» **To do**
1. In the forum thread below about Milo chewing fabric, how old is Milo?
2. Based on the forum thread below about Milo chewing fabric, decide whether each statement agrees with it: (a) Milo has chewed through leashes. (b) Timmy has wrecked things he licks. (c) Milo's owner has identified direct triggers for the behavior.

» **Text block**
________

# Milo Has a Fabric Fetish



## Milo's Mom (Aug 31, 2008)

Does anyone has a Hav who loves to lick and then make holes in fabric?
Milo has chewed through leashes, pillows, clothes, blankets, duvet covers, handles on canvas bags, etc. He licked and ripped a cushion on my daughter's sofa and did the same thing to a friend's pants (while she was wearing them !). He's very sneaky - he often does the deed when we're in another room. The interesting thing is that he'll go months without touching anything. I also can't figure out any direct triggers for this behavior. Just wondered if anyone had the same problem. Any ideas for behavior mod here? We try to keep him away from fabric whenever possible, but that is very difficult


----------



## swaye (Mar 28, 2013)

I am not knowledgeable on behavior or modifications, but I am wondering if you have ever "caught him in the act"? If you have, did you swap out the object of his attention for an appropriate toy to mouth or chew? How old is he?

I know others will join in here.


----------



## Milo's Mom (Aug 31, 2008)

Milo is 4. He's very sneaky, but I have caught him in the act. Yes, I have traded off with something he likes. After the event, he may not go for something again for another month or two. He's very unpredictable with this. Last night it was the pillow sham on my bed. It's very frustrating.


----------



## jabojenny (Sep 18, 2011)

Timmy's a licker but he hasn't wrecked anything. He will lick blankets, my shirt etc... but I think for him it's more of a comfort thing. He's not obsessive, he'll stop when I say so and I don't think he does it when he's alone. Sorry I'm not any more help, could it be like an OCD thing? Maybe when he was younger this type of activity calmed him and it turned into a habit? My friend had a cat when I was younger that would eat fabric and stuffed animals, weird. Just my two cents, I'm not sure how you would stop him except to say "no" redirect him and either treat or give him an appropriate activity. If he does it when you're not there though this would go out the window. :frusty:


----------



## whimsy (Apr 3, 2010)

________

» **Raw data**
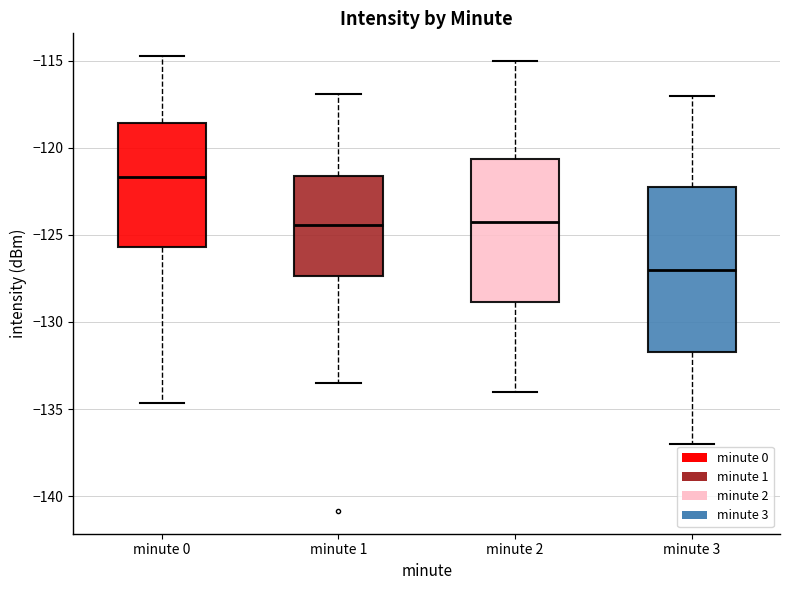

Where is the lower edge of the box for minute 1 on the y-axis? The values are not printed on the chart, so give them approximately, as read against the axis.

-127.5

________

» **Task-by-task results**
1. Milo is 4.

2.
(a) Yes: "Milo has chewed through leashes, pillows, clothes, blankets, duvet covers, handles on canvas bags, etc."
(b) No: "Timmy's a licker but he hasn't wrecked anything."
(c) No: "I also can't figure out any direct triggers for this behavior."